ТЕКСТ ДЛЯ АНАЛИЗА:
В России появится ДНК-база преступников. ФСИН уже начала брать кровь у осужденных. Бывший сотрудник уголовного розыска, доктор юридических наук Петр Скобликов и эксперт Института прав человека Лев Левинсон обсудили ситуацию с ведущей Ксении Турковой.
Генетический материал будет наноситься на специальную карту-носитель, которая затем будет отправляться в Экспертно-криминалистический центр МВД. В первую очередь, образцы ДНК будут брать у осужденных за тяжкие и особо тяжкие преступления.
— Господин Скобликов, скажите, как вы относитесь к этому проекту?
П.С.: Безусловно, положительно. Это та дорога, по которой идет прогресс. Геномная регистрация уже достаточно давно введена в Европе, в частности в Великобритании, в Соединенных Штатах Америки. И остается только сожалеть, что мы занимаемся этим столь поздно.
— То есть вы не видите в этом проекте никаких изъянов?
П.С.: Вы имеете в виду закон соответствующий, федеральный закон о государственной геномной регистрации в Российской Федерации?
— Я имею в виду сейчас саму ДНК-базу преступников. Тут могут быть какие-то вещи, которые не очень позитивными окажутся?
П.С.: Вы знаете, у всего хорошего есть какие-то теневые стороны, но в целом это замечательный проект. Он сулит потенциально резкий рост раскрываемости преступлений, усиление и укрепление доказательственной базы. В результате мы будем значительно тверже уверены в виновности тех лиц, которым суды выносят приговоры. Но плюс заключается и не только в этом. Если вы позволите, я обозначу те вопросы, которые обычно в СМИ не освещаются, в то же время такие известные вещи я не буду повторять.
— Прежде я хочу обратиться к вашему оппоненту. Господин Левинсон, вы согласны с такой точкой зрения, что только радужные перспективы в связи с созданием такой базы?
Л.Л.: Теоретически все так, конечно, и должно быть. Но ни для кого не секрет, что различные базы данных, содержащие конфиденциальную, охраняемую законом информацию, защищаемые законом персональные данные — все сведения становятся у нас на практике объектом наживы для недобросовестных должностных лиц, имеющих к ним доступ.
— То есть вы думаете, что будут какие-то тут злоупотребления, в том числе невинные люди могут пострадать?
Л.Л.: В том-то и дело, создаются категории неопровержимых данных, доказательств. Потому что сложно спорить с генетикой, было бы странно спорить. А это чревато трудновыявляемыми и труднопреодолимыми фальсификациями доказательств.
— Господин Скобликов, вы согласны с тем, что возможны фальсификации тут?

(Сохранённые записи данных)
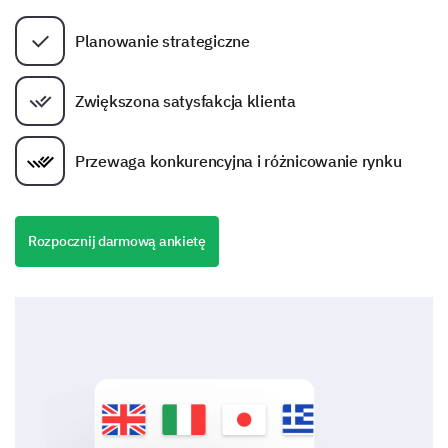
Planowanie strategiczne
Zwiększona satysfakcja klienta
Przewaga konkurencyjna i różnicowanie rynku
Rozpocznij darmową ankietę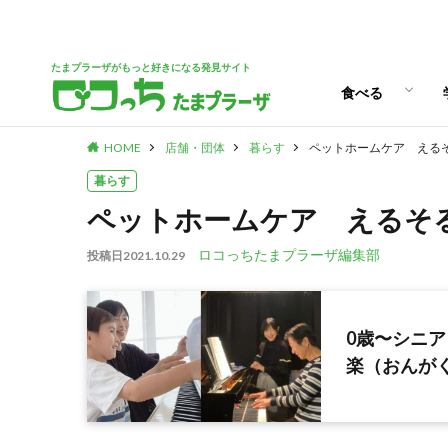
パン
スイーツ
ランチ
カフェ
たまプラーザがもっと好きになる発見サイト
食べる
HOME
店舗・団体
暮らす
ペットホームケア える
パン
スイーツ
ランチ
カフェ
暮らす
ペットホームケア えるそ
ロコっちたまプラーザ編集部
投稿日
2021.10.29
0歳〜シニ
楽（おんが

ЗАДАНИЯ К УПРАЖНЕНИЮ:
A – Перескажите короче абзац текста о ДНК-базе преступников, который начинается словами «Генетический материал будет наноситься», сохранив его основные факты.
B – Продолжите текст о ДНК-базе преступников: напишите ответ Скобликова на последний вопрос ведущей.
Приведённые записи получены из другого источника.

ОЖИДАЕМЫЕ ОТВЕТЫ:
A – Генетический материал будут наносить на специальную карту-носитель и отправлять в Экспертно-криминалистический центр МВД. Первыми образцы ДНК сдадут осужденные за тяжкие и особо тяжкие преступления.

B –
П.С.: С тем, что возможна фальсификация и экспертиз, которые проводятся по образцам ДНК, я, безусловно, согласен. Потому что этому выявлению может быть подвергнуто все, что угодно. Но отсюда отнюдь не следует, что мы должны от этого отказываться. Потому что если логически продолжить эти опасения, в таком случае мы должны отказаться от любых экспертиз, от любых криминалистических исследований, и вообще повесить замок на органы дознания, предварительного расследования, распустить оперативно-розыскные аппараты, потому что есть опасность злоупотребления, есть опасность фальсификации.
Дело ведь не в этом, а в том, чтобы все это достаточно прочно, надежно контролировалось. Что касается действительно фальсификаций по экспертизам, связанным с ДНК, точно так же, как и любые другие экспертные заключения, эти экспертные заключения могут быть проверены. Действующий УПК предусматривает возможность назначения дополнительной экспертизы, повторной экспертизы, привлечения к этой работе совершенно других, независимых экспертов. Кроме того, конечно, эти заключения не могут быть каким-то главным доказательством, не могут быть царицей доказательства. О чем говорит эксперт? О том, что этот образец принадлежит этому субъекту. Каким образом этот образец попал, допустим, на место совершения преступления, эксперт на этот вопрос ответа не дает.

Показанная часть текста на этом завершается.